If you read my account last month of the day we spent with those Republican cowgirls, you already know Starr Ann enjoys messing with the conservatives now and then.

So last night she thought it would be fun to find some Republicans to watch the presidential address with. We weren't game for going back to a straight bar quite yet, but Starr Ann came up with an inspired idea. We could pop over to the Circuit City in the next county, pick out some conservatives to get friendly with, and watch the president's speech with them on multiple screens.

First Republican-looking people we spotted were an older couple, real dressed up. Starr Ann and I drifted over by where they were comparing smartphones and glancing over their shoulders at the televisions every now and then. The lady, Connie, was saying that Jeff would probably like the one with the bigger display. Her husband, Les, took it out of her hands and inspected it a minute before saying, "Yes, this one looks like him. How long do you think it'll take for it to get there?"

We figured Jeff was probably some spoiled frat boy who was about to get a new toy from mommy and daddy.

Starr Ann said something, loud enough for Les and Connie to hear, about wishing it would hurry up and be time for our president to speak. The reaction that got from Les and Connie cinched it in our minds. They were Republicans, all right. Both of them turned toward us with looks on their faces like it was almost Christmas and Bush was a cross between Santa Claus and their favorite rock star.

Our strategy was to have them convinced we were big Bush fans and then, as the speech progressed, voice our slow realization that 30,000 new troops minus 5,000 troops does not add up to a troop reduction. We thought it'd be fun to see how they handled that.

So we were all buddy-buddy with Connie and Les by the time the show started. Not more than five or seven minutes into it, Starr Ann and I were about to begin our ciphering of the situation, because already it was very clear Bush was not going to split with his general and surprise the nation with a genuine pull-back.

As Starr Ann was about to say her part, we both turned to Connie and Les. They'd stopped looking up at the forty or so screens with Bush heads talking on them and were staring at each other with tears in their eyes.

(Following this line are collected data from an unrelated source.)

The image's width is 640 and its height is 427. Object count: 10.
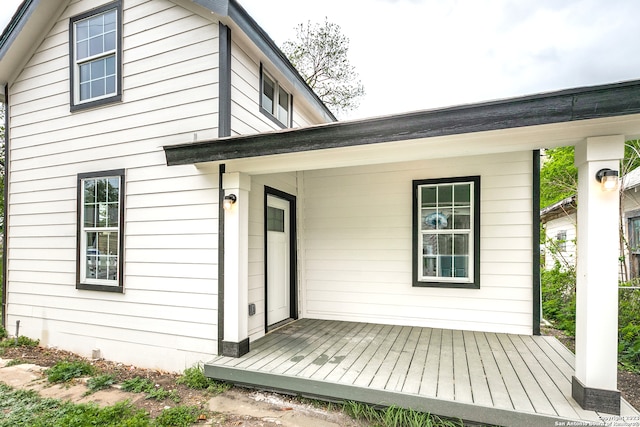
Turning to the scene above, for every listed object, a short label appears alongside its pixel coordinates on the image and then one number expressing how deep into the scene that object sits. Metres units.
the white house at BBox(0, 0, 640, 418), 3.45
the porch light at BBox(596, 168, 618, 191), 2.22
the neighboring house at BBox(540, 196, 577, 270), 7.28
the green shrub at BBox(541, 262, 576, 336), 4.80
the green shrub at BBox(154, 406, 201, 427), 2.58
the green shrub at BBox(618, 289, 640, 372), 3.45
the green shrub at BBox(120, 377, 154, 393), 3.26
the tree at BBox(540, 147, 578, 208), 10.05
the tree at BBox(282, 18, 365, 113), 10.75
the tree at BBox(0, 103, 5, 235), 11.43
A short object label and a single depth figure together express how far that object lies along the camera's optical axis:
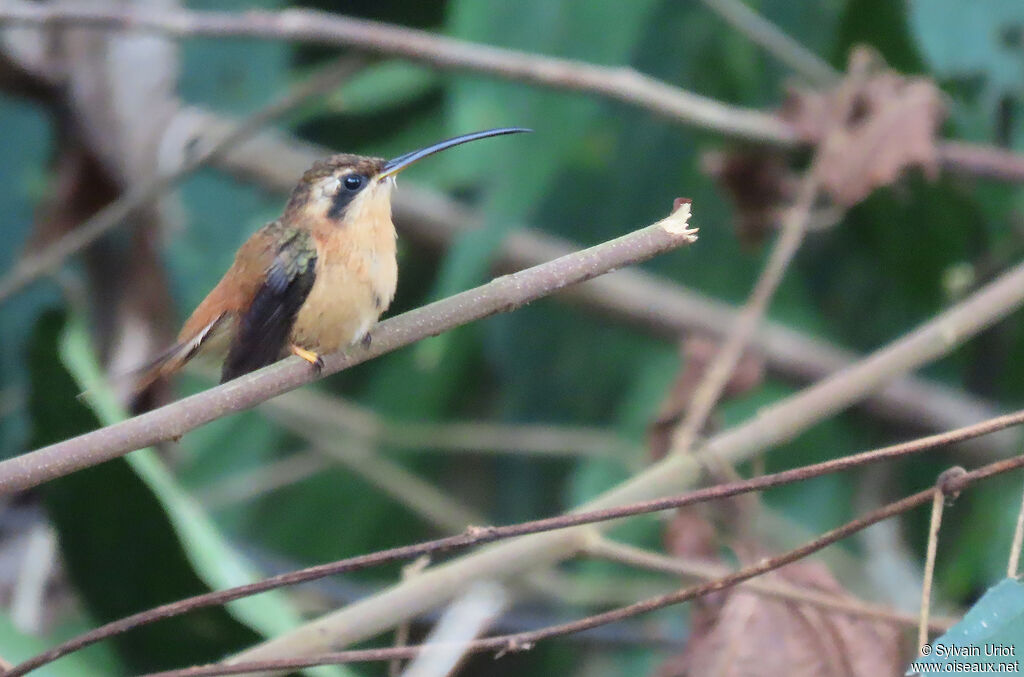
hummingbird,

Connie started shaking all over and went limp. Les dropped their son's new smartphone as he reached out to brace his wife, and I was lucky enough to catch the phone before it hit the floor.

Starr Ann and I felt like the couple of jerks that we are. Those people were at Circuit City buying that phone because they'd just gotten home from work and found the latest letter from Jeff, who turns out to be anything but a spoiled frat boy. He's an Army corporal from a family that got caught in the subprime mess and lost their home a year back. He joined up, without telling anybody beforehand, to help his mom and dad get out of financial trouble. In the new letter, he made passing mention of his friend's new phone. Connie and Les couldn't wait, even long enough to eat supper or change clothes, to go out and get one for him.

They're real nice people, but not very realistic. They had themselves all worked up and believing this fantasy where Bush was going to come out and surprise the hell out of everybody with his speech. They're so desperate to get their son back in one piece, they'd actually talked themselves into believing the president was going to do the right thing and announce huge changes in the way he's handling the war. Of course, that did not happen.

Starr Ann and I took Connie and Les to dinner after watching the rebuttal. Poor Starr Ann. She knocked herself out, being as charming and funny as she could, trying to pick up Les and Connie's spirits. There's only one thing that'll do that, though.

It was a nice night out, and Starr Ann and I dropped the reins so the horses could find the path for themselves in the dark. We held hands all the way home, and barely said a word.